Because tornados can pack an almost unimagineably violent force -- they can lift and throw entire buildings -- there are no sure-fire safety tips for dealing with them. There also is a difference of opinion about the best course of action if you encounter a tornado while driving.
All agree that abandoning the car to enter a strong shelter is your best bet. On the open road, however, that might not be possible. Professional storm chasers do outrun tornados in their vehicles -- their trick is to drive away from the storm at a right angle, to the south if possible (the north side of the storm will be pelted with hail.) An emergency memory trick for this maneuver is to directly face the storm, and then turn 90 degrees to the right.
Tornados can travel 60 mph or faster, however, and everyday drivers may put themselves at greater danger by attempting to outrun a storm. The controversy surrounds the two bad options that remain: staying in the car with the seat belt on and bend below the windshield, or abandoning the car and laying down in a ditch.
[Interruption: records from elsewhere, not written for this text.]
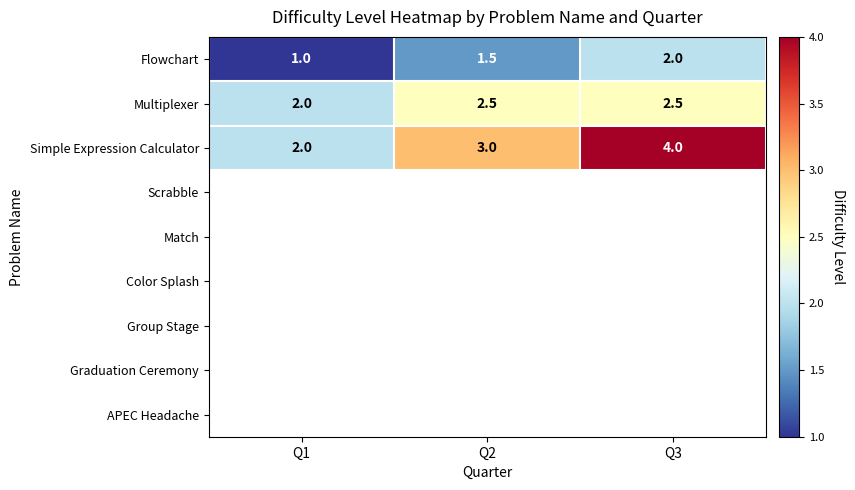

What is the minimum value for Flowchart?

1.0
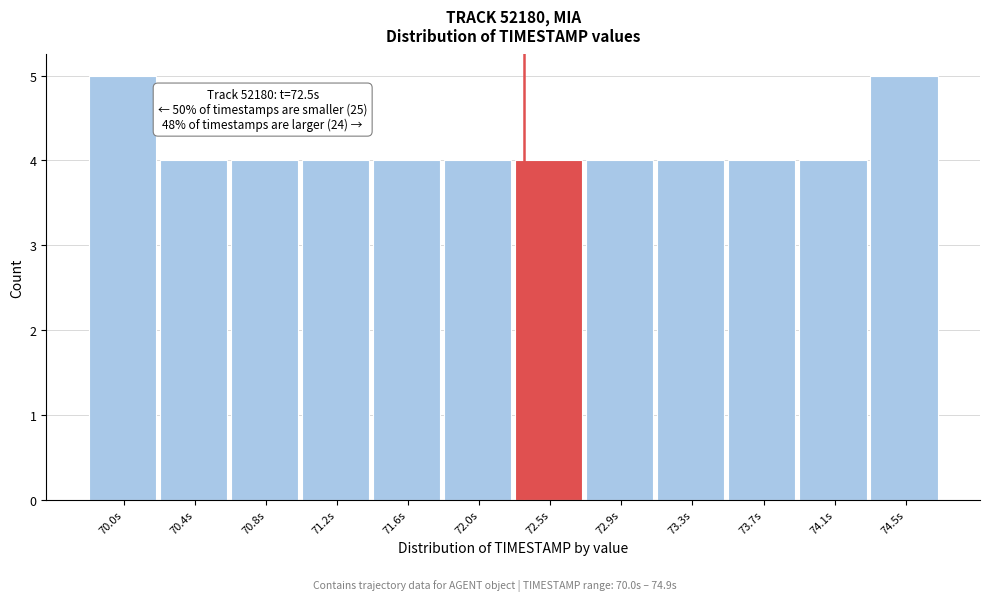

Reading left to right, transcribe all the data shown in this chart.

5	4	4	4	4	4	4	4	4	4	4	5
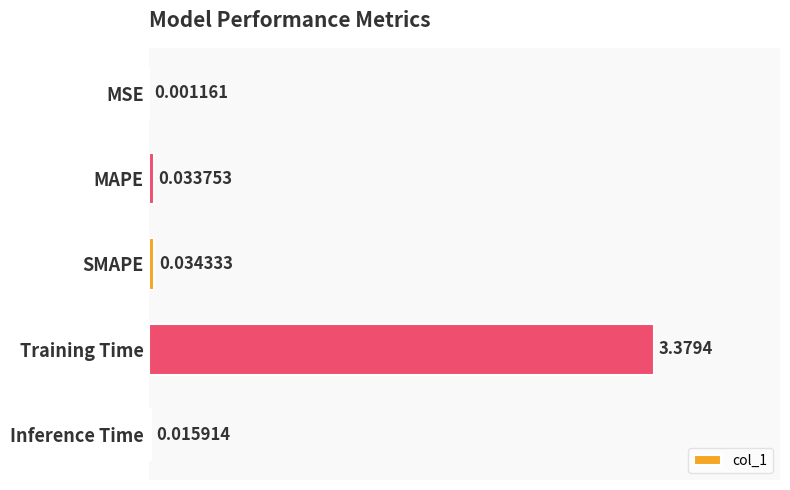

Where is the data nearest to the value 1?

SMAPE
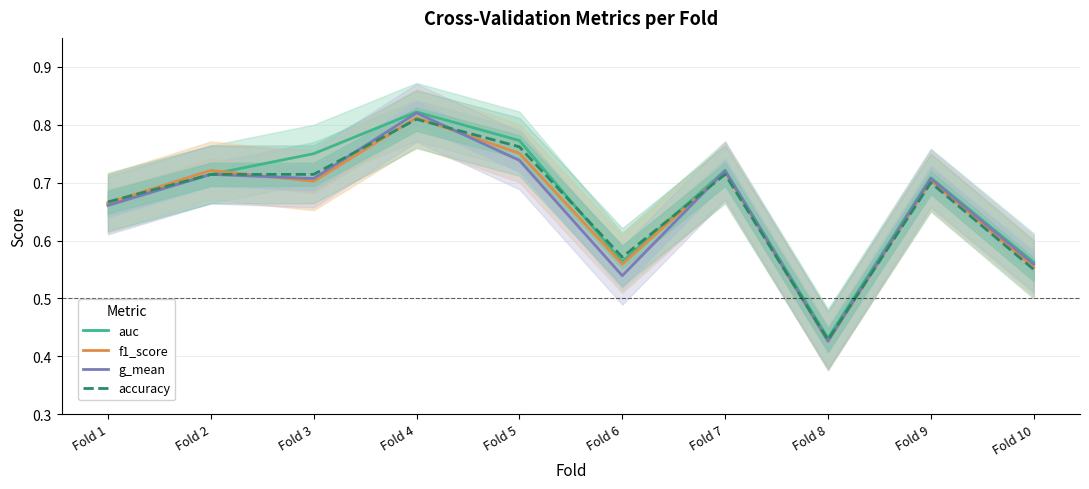

List the series in order of their overall mean, lowest first.

g_mean, f1_score, accuracy, auc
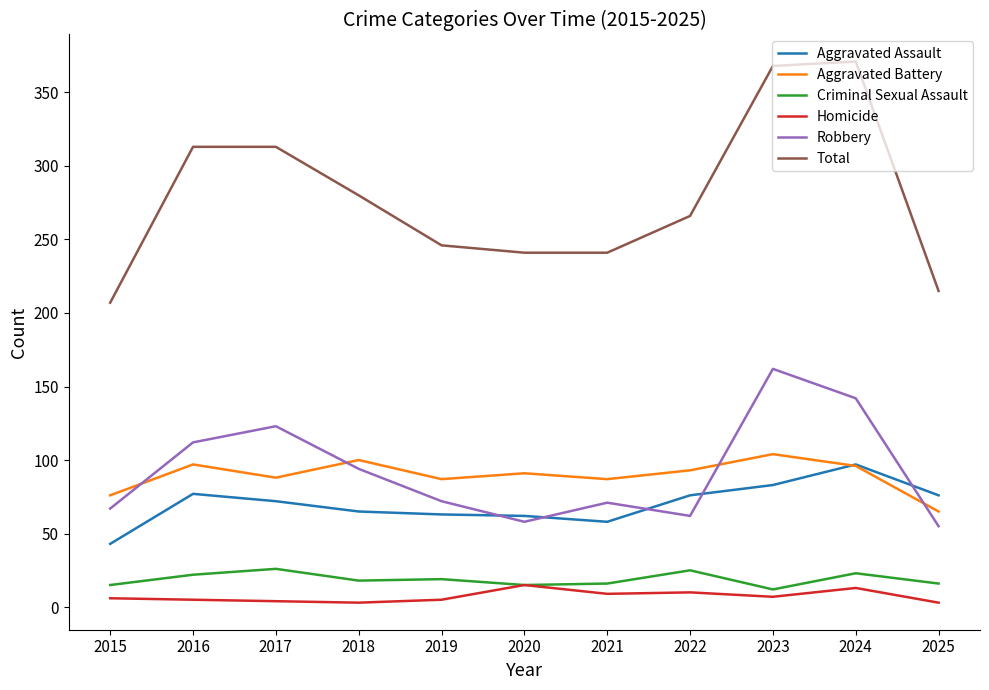

What is the smallest value displayed?

3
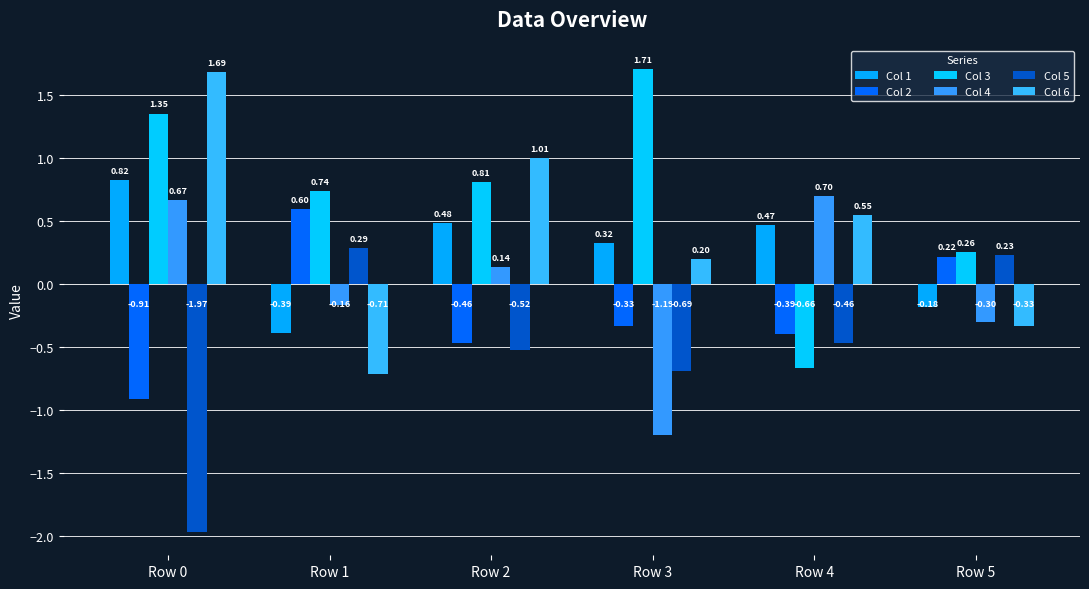

Which label corresponds to the largest value in the chart?

Row 3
Both ideas have merit. The car will provide protection from objects thrown violently by the storm. Even if the car is thrown by the twister, it will provide some impact protection. On the other hand, a driver who finds a deep ditch well below ground level should be safer from violent winds as the storm passes. Ideally, it should be far from the abandoned car, which could be hazardous if it's thrown. Also, beware of possible flash flooding in the ditch.
The National Weather Service and the American Red Cross recently advised drivers that each option has its benefits, and drivers in a crisis should consider both:
"If flying debris occurs while you are driving, pull over and park. Now you have the following options as a last resort," they said in a joint statement.(PDF) "Stay in the car with the seat belt on. Put your head down below the windows, covering with your hands and a blanket if possible. If you can safely get noticeably lower than the level of the roadway, exit your car and lie in that area, covering your head with your hands."
Whatever the weather, staying calm is the key to making good choices, and information can really help. I'm a big fan of the Weather.com iPhone (or Android) app, which gives you hour-by-hour weather predictions and -- more important -- up-to-the-minute radar maps showing precipitation amounts. They make it easy to see if the storm you're in is a five-minute interruption by Mother Nature or a two-hour beast that you'd be better riding out in a hotel room. I find it indispensible.
Most of all, don't rush: build in extra time for your trip. That way, you'll have the option to make the safer, more conservative choice if you need to, without worrying about missing grandma's turkey dinner.
What are your tips for bad-weather road trip driving?